Sunday, March 19, 2006

God Speaks

Sometimes He uses subtle messages to prod us in the right direction. But sometimes when we ask for His guidance, He directly points something out to us. Last night as I was sitting in bed and reading my daily inspiration and daily meditation, I asked God that if there was something I really needed to know, please point it out to me. So I then go to my Bible and randomly open it. The first thing I read was 1 Corinthians 12:1-3 which reads
  • Now in regard to spiritual gifts, brothers, I do not want you to be unaware. You know how, when you were pagans, you were constantly attracted and led away to mute idols. Therefore I tell you that nobody speaking by the spirit of God says, "Jesus be accursed." And no one can say, "Jesus is Lord," except by the holy Spirit.
I thought that was interesting so I randomly opened it again. This time Ephesians 5:5 is what struck me.
  • Be sure of this, that on immoral or impure or greedy person, that is, an idolator, has any inheritance in the kingdom of Christ and of God.

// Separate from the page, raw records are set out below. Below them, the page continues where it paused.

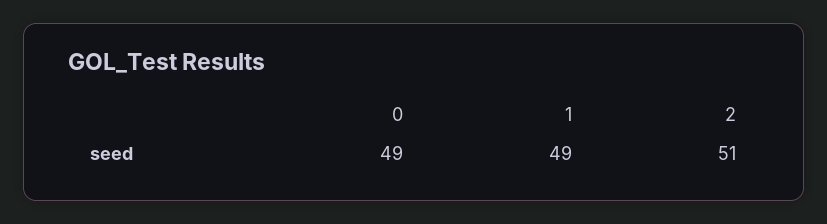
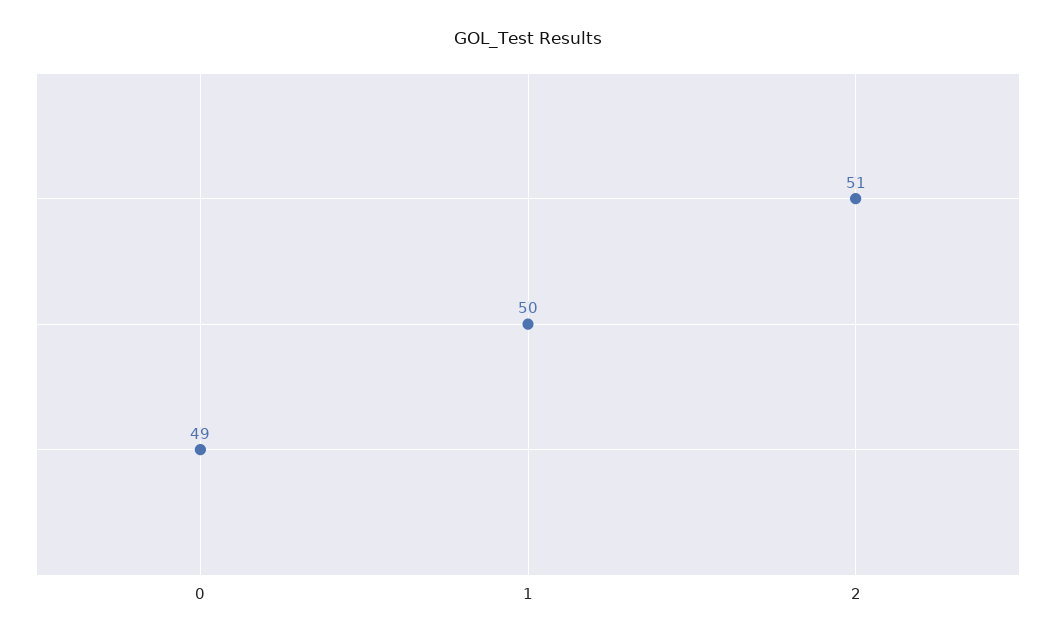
  {
    "0": 49,
-   "1": 49,
+   "1": 50,
    "2": 51
  }

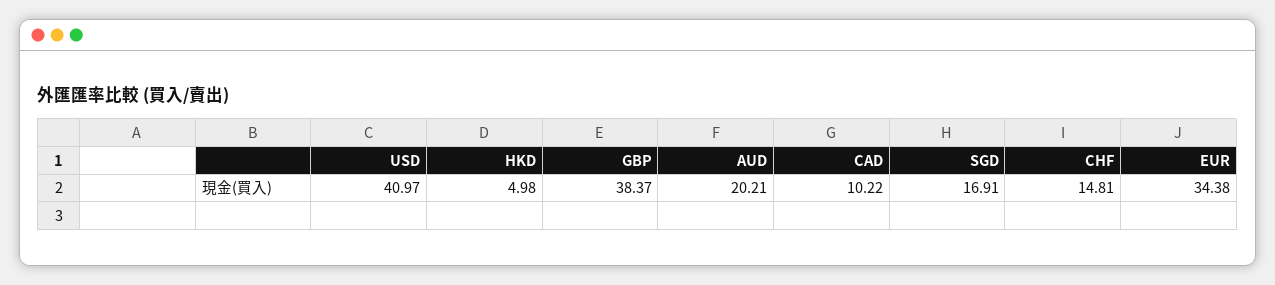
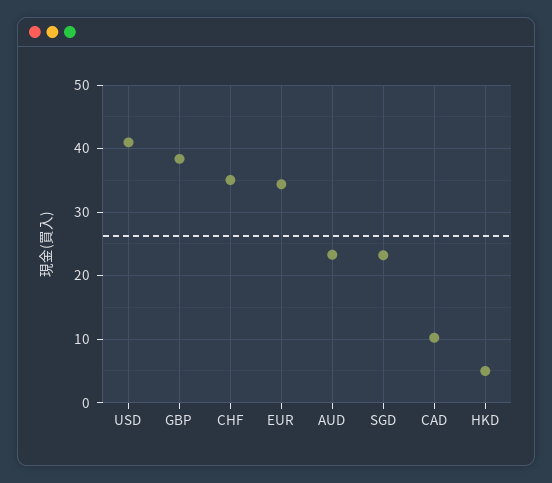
  {
    "USD": 40.97,
    "HKD": 4.98,
    "GBP": 38.37,
-   "AUD": 20.21,
+   "AUD": 23,
    "CAD": 10.22,
-   "SGD": 16.91,
+   "SGD": 23,
-   "CHF": 14.81,
+   "CHF": 35,
    "EUR": 34.38
  }

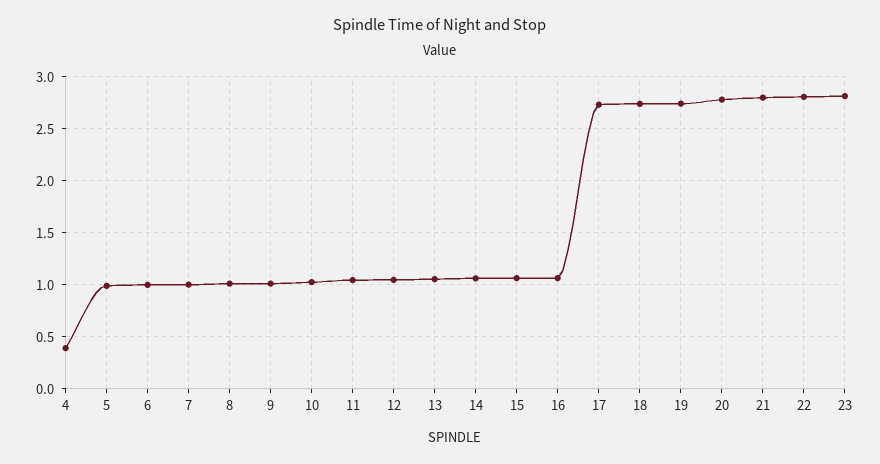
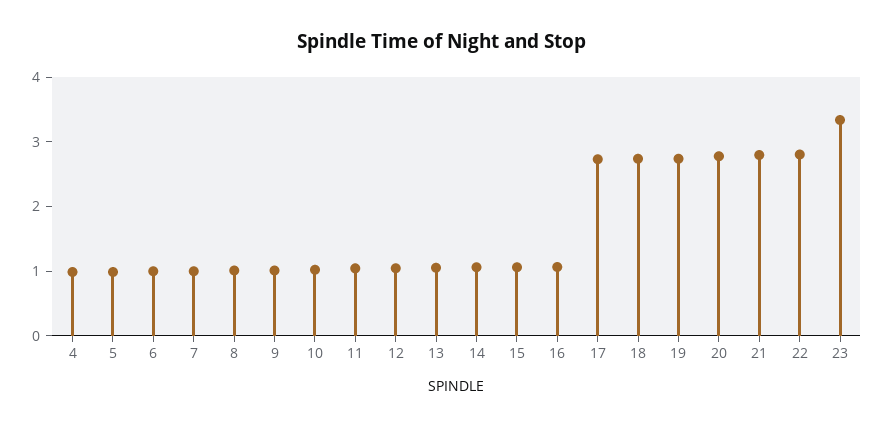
  {
-   "4": 0.4,
+   "4": 1,
    "5": 1,
    "6": 1,
    "7": 1,
    "8": 1,
    "9": 1,
    "10": 1,
    "11": 1,
    "12": 1,
    "13": 1.1,
    "14": 1.1,
    "15": 1.1,
    "16": 1.1,
    "17": 2.7,
    "18": 2.7,
    "19": 2.7,
    "20": 2.8,
    "21": 2.8,
    "22": 2.8,
-   "23": 2.8
+   "23": 3.4
  }

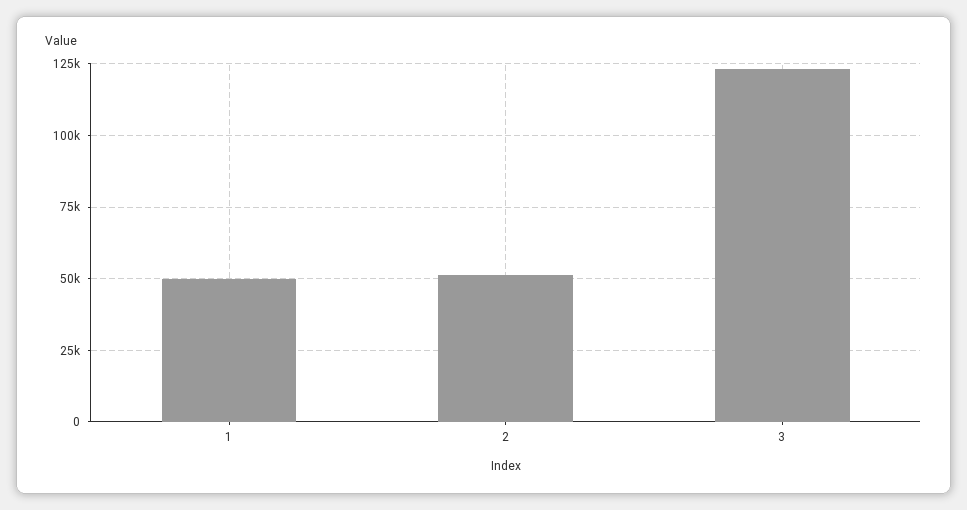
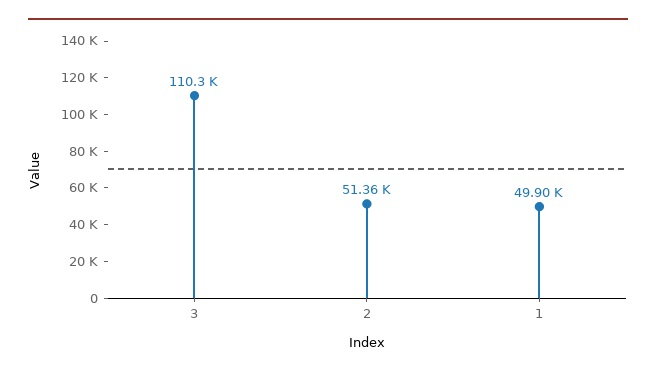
  {
    "1": 49900,
    "2": 51360,
-   "3": 122500
+   "3": 110300
  }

So I decided to try it one more time and went for something in the Old Testament. Here is the passage that I read from 1 Kings 11: 4-10
  • When Solomon was old his wives had turned his heart to strange gods, and his heart was not entirely with the Lord, his God, as the heart of his father David had been. By adoring Astarte, the goddess of the Sidonians, and Milcom, the idol of the Ammonites, Solomon did evil in the sight of the Lord; he did not follow him unreservedly as his father David had done. Solomon then built a high place to Chemosh, the idol of Moab, and to Molech, the idol of the Ammonites, on the hill opposite Jerusalem. He did the same for all his foreign wives who burned incense and sacrificed to their gods. The Lord, therefore, became angry with Solomon, because his heart was turned away from the Lord, the God of Israel, who had appeared to him twice (for though the Lord had forbidden him this very act of following strange gods, Solomon had not obeyed him.)

Do we notice a pattern here? I thought o.k. ; Idols. Idolatry. I think what God is saying is that I am still letting other things come before him. So I contemplate on it a bit, say my prayers and go to sleep.

Then I go to Mass this morning. I get there early so I can spend some time in prayer and reflection. I read the first reading for today which is Exodus 20: 1-17 (The Ten Commandments) Imagine what stood out once again.
  • I, the Lord, am your God, who brought you out of the land of Egypt, that place of slavery. You shall not have other gods besides me. You shall not carve idols for yourselves in the shape of anything in the sky above or on earth below or in the waters beneath the earth; you shall not bow down before them worship them.

I'm starting to really get the hint here. And can you possibly guess what Father Phan's homily was about today? I am sure it is no surprise, but he talked about the necessity of God's laws and that by following our own personal laws and standards we are lost. He used the example of the Golden Calf (and idol) and how it represents our human desires to live according to our own rules. He says we may still have a "Golden Calf" in our way when we put other things before God. He said that if you look where your heart is, there is your God.

And I admit that although I am trying to get on the right path with God, I still have other things in my life that I put before Him. And I still struggle with that. Thankfully, Father also mentioned that the remedy for all this is simply Christ. We must continue to live according to the laws of God. Obey the 10 commandments. Have a spirit of the Beattitudes. I know what I need to work on but won't air all of my dirty laundry on here. I will pray for help and guidance in the things I need to do.

The Gospel reading today was about Jesus casting out the money changers in the temple. I enjoyed Father's analogy that Lent is a wonderful season to clean house. Like Christ cleansed the Temple, we can also cleanse our souls of those things we put before God. He closed with a prayer of Trust in God. I will pray this throughout the season of Lent that I might have full faith and trust in Him. This is from Thomas Merton.

My Lord God, I have no idea where I am going.

I do not see the road ahead of me. I cannot know for certain where it will end.

Nor do I really know myself, and the fact that I think I am following your will does not mean that I am actually doing so.

But I believe that the desire to please you does in fact please you and I hope that I have that desire in all that I am doing.

And I know that if I do this, you will lead me by the right road although I may know nothing about it.

Therefore will I trust you always though I may seem to be lost and in the shadow of death, I will not fear, for you are ever with me and you will never leave me to face my perils alone.

1 comment:

Moonshadow said...

Merton is a personal favorite ... and this prayer of his, because of the great uncertainty it expresses ... and therefore, the great faith.

I'll remember you at the Easter Vigil Mass.